About this task. Please count the rows that contain the string "рамках" and give only the number.

(Dataset entries)

=-=-=

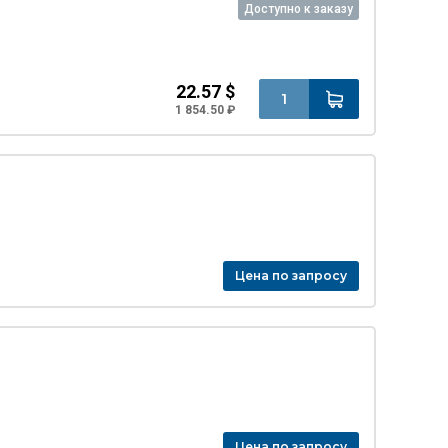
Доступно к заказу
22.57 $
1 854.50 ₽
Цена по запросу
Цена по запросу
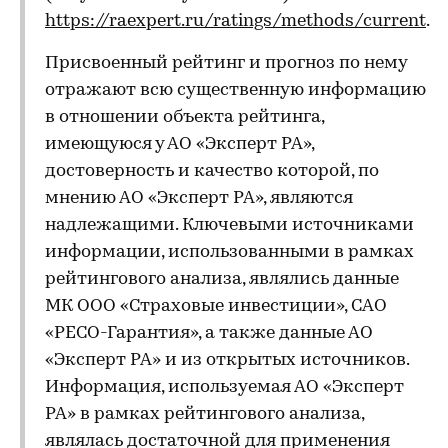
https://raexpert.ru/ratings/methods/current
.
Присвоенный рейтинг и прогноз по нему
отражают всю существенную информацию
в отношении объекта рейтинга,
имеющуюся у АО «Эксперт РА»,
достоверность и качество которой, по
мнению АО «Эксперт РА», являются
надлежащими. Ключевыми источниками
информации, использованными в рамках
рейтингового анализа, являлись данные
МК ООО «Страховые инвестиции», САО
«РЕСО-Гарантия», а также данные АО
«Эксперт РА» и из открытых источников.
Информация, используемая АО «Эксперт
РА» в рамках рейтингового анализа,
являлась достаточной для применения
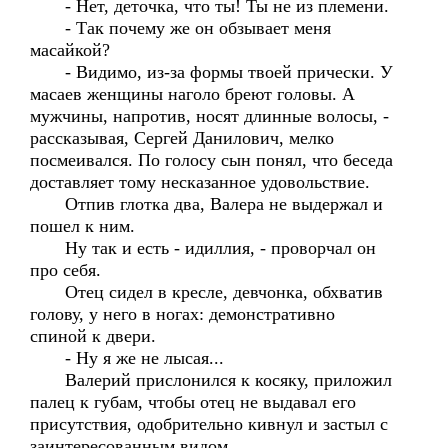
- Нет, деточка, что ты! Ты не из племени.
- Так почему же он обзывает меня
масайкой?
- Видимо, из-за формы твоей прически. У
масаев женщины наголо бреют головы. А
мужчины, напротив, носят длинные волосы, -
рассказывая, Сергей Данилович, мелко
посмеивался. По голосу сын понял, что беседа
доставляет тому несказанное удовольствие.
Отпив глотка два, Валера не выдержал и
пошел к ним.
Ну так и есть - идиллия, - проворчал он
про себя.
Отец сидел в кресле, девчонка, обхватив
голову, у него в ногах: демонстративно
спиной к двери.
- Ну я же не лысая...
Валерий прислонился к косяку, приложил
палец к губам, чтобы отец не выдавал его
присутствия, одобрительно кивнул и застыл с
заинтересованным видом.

=-=-=

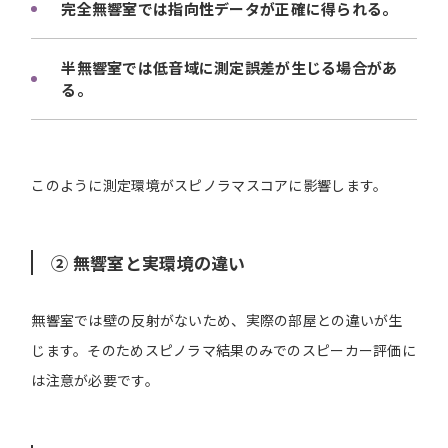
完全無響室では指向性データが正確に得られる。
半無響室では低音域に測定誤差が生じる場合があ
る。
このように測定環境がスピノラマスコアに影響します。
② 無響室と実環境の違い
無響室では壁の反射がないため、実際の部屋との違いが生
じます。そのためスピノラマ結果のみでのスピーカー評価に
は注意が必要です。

=-=-=

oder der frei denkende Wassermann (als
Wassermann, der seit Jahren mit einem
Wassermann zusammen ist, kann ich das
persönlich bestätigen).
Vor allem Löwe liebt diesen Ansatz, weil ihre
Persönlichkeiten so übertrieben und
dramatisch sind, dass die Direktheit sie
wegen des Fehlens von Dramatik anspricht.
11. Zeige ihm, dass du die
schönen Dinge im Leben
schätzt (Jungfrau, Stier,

=-=-=

Exercise output. 2